Cleansing 'casteist ideologies'
In fact, to cleanse Uttar Pradesh Chief Minister Yogi Adityanath of his 'casteist ideologies', Dalits in Gujarat came up with the idea of sending a 125-kg soap embossed with an image of Gautam Buddha. This was also to mark the 125th birth anniversary of BR Ambedkar who had embraced Buddhism with a view to fight casteism in Indian society.
Dalit rights leader Martin Macwan was quoted as saying, “After attaining enlightenment 2,500 years ago, Buddha had taken Sunit, a scavenger, as his disciple at Kushinagar near Varanasi to protest the prevailing caste system. It is the same place, the Uttar Pradesh chief minister recently chose to distribute soaps and shampoo before visiting the Dalits. It indicates that Yogi, under the influence of Manusmriti, wants to reverse what Buddha has done. We feel that Yogi’s casteist ideologies can be cleaned by Buddha’s message. We can fight the ideologies of saffron groups and Yogi through the ideologies of Buddha.”
The soap was manufactured for Rs 3,200, the money for which was donated by Dalit women and it was displayed on the premises of Centre for Development in Ahmedabad.
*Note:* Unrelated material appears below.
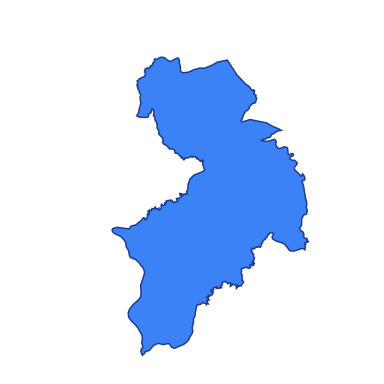 Atrato (Yuto), Chocó, Colombia, rotated 157°
{"feature_id": "7082276B67821658402915", "entity_name": "Atrato (Yuto)", "entity_type": "district", "adm_level": 2, "iso_a3": "COL", "parent_name": "Colombia", "parent_adm1": "Chocó", "projection": "orthographic", "projection_center": [-76.61, 5.549], "detail": "fine", "context": "isolated", "style": "filled", "palette": "blue", "viewbox_px": 384, "rotation_deg": 157, "n_neighbors": 0, "source": "geoboundaries", "source_scale": "gbopen_adm2", "svg_char_len": 5986}
<svg xmlns="http://www.w3.org/2000/svg" viewBox="0 0 384 384"><g transform="rotate(157 192 192)"><path d="M213.1,283.8L211.3,281.5L205.5,278.7L203.4,278.1L202.5,278.5L201.7,280.5L198.9,280.9L196.5,284.1L195.5,283.7L195.8,280.4L197.7,277.2L197.0,275.5L198.0,272.7L197.5,271.7L197.5,270.1L198.1,266.6L199.1,264.8L198.7,260.7L200.0,258.3L198.1,253.7L198.6,250.6L199.7,249.0L199.4,247.3L197.3,245.0L195.7,240.2L193.6,239.6L191.7,237.6L192.3,234.8L191.9,234.0L190.1,233.2L189.5,231.0L188.6,229.5L188.6,228.1L187.8,227.9L187.9,226.9L187.3,226.5L187.3,225.1L186.4,224.8L185.6,225.9L184.7,225.4L183.8,226.0L182.8,225.1L181.2,224.8L179.1,225.4L178.6,224.3L177.8,224.6L177.4,223.6L175.5,223.5L174.8,222.7L174.8,221.3L174.0,221.2L174.4,220.5L173.4,219.9L172.2,216.8L171.3,216.5L170.3,217.6L169.7,217.3L169.3,216.4L170.6,214.9L171.4,212.8L171.8,207.9L172.7,207.0L174.7,206.5L183.5,206.8L188.7,204.8L192.3,200.9L195.4,195.3L196.9,194.6L197.1,192.0L199.3,193.1L201.3,192.5L201.2,193.5L202.0,193.5L202.2,194.4L203.7,195.4L204.3,193.9L203.4,193.2L203.3,191.7L205.6,191.7L206.9,191.0L208.1,192.0L209.0,191.9L208.5,189.3L209.5,188.8L210.0,189.5L211.7,189.3L212.6,189.9L213.4,189.5L213.8,192.4L215.1,192.2L215.6,193.3L217.2,193.2L218.4,193.9L219.5,193.7L220.5,191.7L221.4,192.6L222.2,190.6L223.6,190.9L224.9,192.7L226.2,190.8L226.0,190.2L226.6,189.0L228.4,188.3L229.7,188.5L228.9,190.1L230.1,190.0L231.8,190.7L231.6,192.5L232.2,192.5L232.8,191.4L233.7,191.1L235.2,192.5L236.8,190.7L237.7,191.3L237.8,191.9L238.6,191.1L239.7,191.8L240.3,190.5L239.6,189.7L239.6,188.9L240.5,188.3L241.3,189.0L242.0,188.9L241.5,187.9L242.8,187.0L243.6,185.2L245.8,184.6L245.5,186.4L247.0,187.3L251.3,184.9L252.9,184.9L256.5,183.6L261.3,184.5L264.3,182.6L274.9,188.8L279.0,189.3L280.0,188.7L280.6,187.8L280.3,185.2L274.9,178.8L273.6,175.8L272.9,172.8L272.9,170.7L273.9,167.5L273.3,162.9L274.4,157.7L274.3,156.3L272.8,154.3L270.5,152.2L268.2,147.3L267.7,144.1L266.7,141.7L266.8,137.5L267.7,135.4L275.8,126.1L277.8,120.1L280.0,115.8L283.0,113.8L289.0,111.8L292.5,110.2L295.4,108.4L297.7,105.9L298.8,103.2L299.1,101.1L298.2,96.9L296.0,92.0L294.9,88.1L294.0,80.1L294.8,76.6L297.3,72.5L297.6,68.8L301.0,66.2L301.6,63.6L301.5,61.1L299.1,61.8L297.5,63.1L293.2,62.9L287.0,65.9L282.8,65.9L281.9,65.7L278.2,62.8L273.5,61.9L272.3,61.2L271.3,56.9L270.2,56.4L270.0,55.6L269.2,55.0L259.2,55.0L255.2,56.0L252.8,57.2L251.1,59.0L246.7,62.2L245.8,63.3L244.7,67.7L243.7,68.2L243.0,70.1L241.9,70.6L240.3,74.6L238.1,76.2L235.6,80.5L231.7,85.9L227.6,85.3L225.5,86.0L222.8,83.7L222.8,82.6L221.6,83.5L220.8,82.8L220.9,86.0L220.3,86.0L219.3,86.8L218.8,85.7L218.4,86.0L218.4,86.6L219.1,87.2L218.5,88.3L219.5,89.3L217.8,89.0L217.5,90.3L216.4,89.2L215.4,90.2L214.5,89.6L213.2,89.5L212.6,90.8L211.5,91.5L211.5,92.0L212.4,92.2L212.3,93.6L213.3,93.8L213.0,94.4L210.3,93.5L209.9,95.1L208.3,95.5L207.0,93.8L206.3,94.8L205.6,93.0L202.1,92.3L202.0,92.6L203.0,93.2L202.9,93.7L202.2,94.4L200.7,94.5L199.8,96.5L199.1,96.9L196.3,96.6L195.1,94.7L195.1,93.7L192.6,93.8L192.4,92.8L193.6,90.2L191.5,90.5L191.1,91.8L190.3,91.4L188.0,88.6L188.8,86.0L186.6,86.9L186.3,88.3L185.7,86.8L184.8,87.0L183.6,86.4L180.2,88.6L179.5,89.5L180.5,91.1L179.8,91.7L179.2,94.2L178.4,95.5L178.5,97.8L176.8,100.6L176.5,102.1L171.2,101.5L170.2,99.9L168.6,99.5L167.4,99.7L167.5,101.8L167.0,102.6L166.1,102.3L165.3,100.7L164.7,100.4L163.7,100.7L164.1,103.4L163.6,103.3L163.2,101.5L162.6,101.7L162.8,105.0L161.7,105.0L160.2,106.9L160.6,108.1L159.6,110.8L160.4,111.3L159.9,112.7L160.4,113.1L160.2,114.2L160.8,114.6L160.3,115.5L159.2,115.7L158.6,116.8L157.4,115.3L153.8,116.3L153.1,116.2L153.1,115.5L151.7,115.4L150.5,114.4L148.3,117.2L147.2,117.5L145.6,119.4L142.6,120.0L142.2,120.9L140.8,121.1L139.7,122.0L139.6,122.7L138.1,122.8L136.2,123.8L135.0,123.7L133.1,121.9L133.8,120.9L135.7,119.6L136.1,118.0L135.7,116.5L133.2,113.5L129.1,110.2L126.8,107.3L125.1,100.1L124.3,99.2L121.1,97.8L112.9,97.0L111.5,96.2L110.7,94.7L109.2,96.9L108.6,99.4L107.8,99.5L108.2,100.0L108.0,100.7L106.8,101.3L105.4,100.6L104.2,101.0L105.2,102.2L104.5,102.8L104.4,104.0L105.5,104.8L106.7,106.8L106.6,107.9L105.5,109.2L105.4,111.1L105.8,112.8L106.9,113.5L107.3,116.5L104.2,118.5L101.9,123.7L100.6,125.4L97.9,127.4L95.8,126.8L94.3,128.0L93.1,130.0L92.8,133.4L91.6,134.9L90.3,138.4L90.0,141.8L87.0,153.8L86.5,158.8L86.0,159.5L84.7,158.9L83.7,159.2L82.7,160.3L82.9,161.1L82.4,162.3L83.2,165.5L84.5,164.2L85.8,164.2L85.9,165.5L88.8,172.2L88.5,174.1L87.3,175.3L85.2,176.0L83.8,177.7L85.1,181.0L87.6,182.2L88.9,184.2L88.1,185.9L85.2,185.7L84.3,186.1L83.9,186.9L84.1,187.7L84.9,188.4L87.5,188.3L88.8,188.9L87.0,194.7L87.2,196.0L89.9,197.7L93.2,197.6L94.7,198.0L96.0,199.1L96.5,203.2L94.8,205.3L95.0,207.7L95.5,208.3L98.6,208.8L99.5,208.5L103.3,209.3L107.9,212.2L105.0,212.6L103.6,212.0L101.1,212.5L99.4,211.9L97.9,212.4L96.2,213.9L93.2,213.9L91.7,214.6L88.6,214.6L85.8,213.9L87.4,216.1L92.0,220.8L96.3,226.4L110.2,236.0L117.2,236.7L119.1,237.6L118.7,238.7L117.4,239.5L116.7,240.9L116.1,241.0L114.6,242.8L110.7,245.6L109.2,245.4L107.1,246.4L106.2,247.2L105.9,248.3L104.3,248.7L103.7,249.2L103.0,249.1L102.0,250.0L99.6,249.3L98.4,249.8L95.8,253.1L96.3,254.5L95.3,256.0L96.8,258.2L95.7,259.0L95.3,260.7L94.8,261.1L95.5,262.0L96.5,261.5L97.0,261.8L97.9,265.9L99.1,268.6L100.3,269.9L104.9,282.2L107.9,299.6L117.8,301.6L123.8,300.9L132.2,301.1L136.7,303.1L142.9,303.9L148.1,303.6L153.5,305.2L154.9,306.5L155.2,308.1L153.5,312.8L153.4,315.2L152.1,318.3L152.3,320.7L154.0,321.2L160.7,320.5L163.0,322.8L164.5,325.9L165.6,327.0L168.5,328.4L172.8,327.8L173.8,328.9L174.5,329.0L176.3,326.3L177.6,326.0L179.0,324.2L180.9,324.4L181.8,323.0L182.5,323.4L183.8,322.6L184.3,322.7L184.7,323.7L186.7,323.5L187.8,322.8L187.9,321.5L188.8,321.1L188.3,319.4L190.4,317.0L195.8,316.8L196.7,316.6L197.1,316.0L199.3,315.5L199.1,314.1L199.8,312.9L201.0,311.9L200.5,310.9L201.2,310.2L201.4,307.9L201.0,306.1L201.6,304.3L201.1,301.9L203.1,298.8L204.5,293.5L207.7,289.7L210.3,285.8L213.1,283.8Z" fill="#3b82f6" stroke="#1e3a8a" stroke-width="1.5"/></g></svg>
Once again, the message coming from the land of Mahatma Gandhi, who was described as a 'chatur baniya' by BJP national president Amit Shah recently, is that the Dalit uprising is in full swing. This time the message will be more shrill, and likely to cause BJP worry because Gujarat - its laboratory of Hindutva – will soon be going to the polls.